Which bit depth to use
The less bits that are available per sample, the less precisely the digital audio can match the analog waveform, so the more digital noise will be present in the recording. To avoid unnecessarily reducing the sound quality, the selected bit depth should have significantly higher dynamic range than the material being recorded.
32-Bit
If you want or need the highest standards (for example, operate a recording studio), expect to do a large amount of manipulation of the data before export, and have audio source equipment with an extremely low noise floor, 32-bit recording (which is the default setting in Audacity) will give the best possible quality and avoid the bit depth having any effect on the sound even after heavy manipulation of the audio.
Finding audio sources capable of providing signals with better dynamic range than 24-bit resolution is a demanding task. A 32-bit data stream records 65,000 times the dynamic range of 16-bit CD audio. In real world applications, a lot of those bits will be normally recording nothing but very low level background noise.
24-Bit
24-bit recording may be used for signals that will be manipulated but still need to maintain the full 16-bit quality of CD audio. 24-bit is good for mastering.

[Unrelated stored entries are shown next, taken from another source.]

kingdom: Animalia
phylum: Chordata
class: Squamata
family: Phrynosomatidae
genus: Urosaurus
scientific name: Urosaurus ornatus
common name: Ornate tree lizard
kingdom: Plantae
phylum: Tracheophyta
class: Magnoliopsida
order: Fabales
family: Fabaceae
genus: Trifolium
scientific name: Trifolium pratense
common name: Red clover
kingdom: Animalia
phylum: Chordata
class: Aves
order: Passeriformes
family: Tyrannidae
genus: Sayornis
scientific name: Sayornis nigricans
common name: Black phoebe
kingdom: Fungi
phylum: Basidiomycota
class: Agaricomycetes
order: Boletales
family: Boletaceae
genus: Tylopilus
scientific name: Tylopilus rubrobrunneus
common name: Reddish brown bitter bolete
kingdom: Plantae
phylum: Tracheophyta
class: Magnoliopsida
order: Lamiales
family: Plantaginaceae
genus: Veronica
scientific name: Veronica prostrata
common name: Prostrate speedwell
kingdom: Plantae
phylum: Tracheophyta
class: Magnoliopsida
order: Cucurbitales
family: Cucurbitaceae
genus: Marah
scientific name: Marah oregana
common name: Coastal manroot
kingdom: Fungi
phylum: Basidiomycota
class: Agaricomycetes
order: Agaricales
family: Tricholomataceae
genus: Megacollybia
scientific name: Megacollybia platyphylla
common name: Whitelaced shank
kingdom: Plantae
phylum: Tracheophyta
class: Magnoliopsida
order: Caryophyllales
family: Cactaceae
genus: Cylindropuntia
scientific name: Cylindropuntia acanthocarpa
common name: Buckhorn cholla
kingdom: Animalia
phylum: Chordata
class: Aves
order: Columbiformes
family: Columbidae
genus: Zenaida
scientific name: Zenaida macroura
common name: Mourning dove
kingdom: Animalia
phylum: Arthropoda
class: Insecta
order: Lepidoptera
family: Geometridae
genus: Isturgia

If you're merely listening to thousands of pounds of expertly chosen high end audio kit, and not doing large amounts of editing, there may be no real reason to exceed 24-bit depth.
16-Bit
16-bit matches audio CDs, and is thus suited where the better dynamic range and S/N ratio of CD quality audio is required. 16-bit is a good general purpose high quality setting. 16-bit recording is suitable for vinyl records.
8-Bit
8-bit resolution produces low quality audio, comparable to "Telephone quality". Audacity does not itself support 8-bit recording. 16-bit is the nearest option. It is possible to export files in an 8-bit format, though Audacity defaults to exporting as 16-bit.
If medium quality sources are to be manipulated before saving the recording, it may be preferable to record in 16-bit to avoid any possible quality loss during application of effects.
Bit Depth Equivalent Noise
The digital noise level for 16-bit or greater is extremely low. Audio CDs use 16-bit audio data, and at normal listening levels the digital noise level is too quiet to be audible.
32-bit (float): Recommended for audio processing. Allows very large amounts of amplification or other effects to be applied with no noticeable degradation of sound quality.
16-bit: Allows a dynamic range greater than 90 dB, which is roughly the difference between the sound level of a jackhammer at 1 meter distance, and normal breathing at 1 meter.
12-bit: Similar dynamic range to a top of the range cassette player when using high quality cassette tape and Dolby C-type noise reduction.
8-bit: Used in early PCs and video games. Similar dynamic range to analog telephone (landline), though note that telephone sound quality is also affected by a limited frequency range.
5-bit: Similar dynamic range to a 78 RPM phonograph disc after it has been played a few times.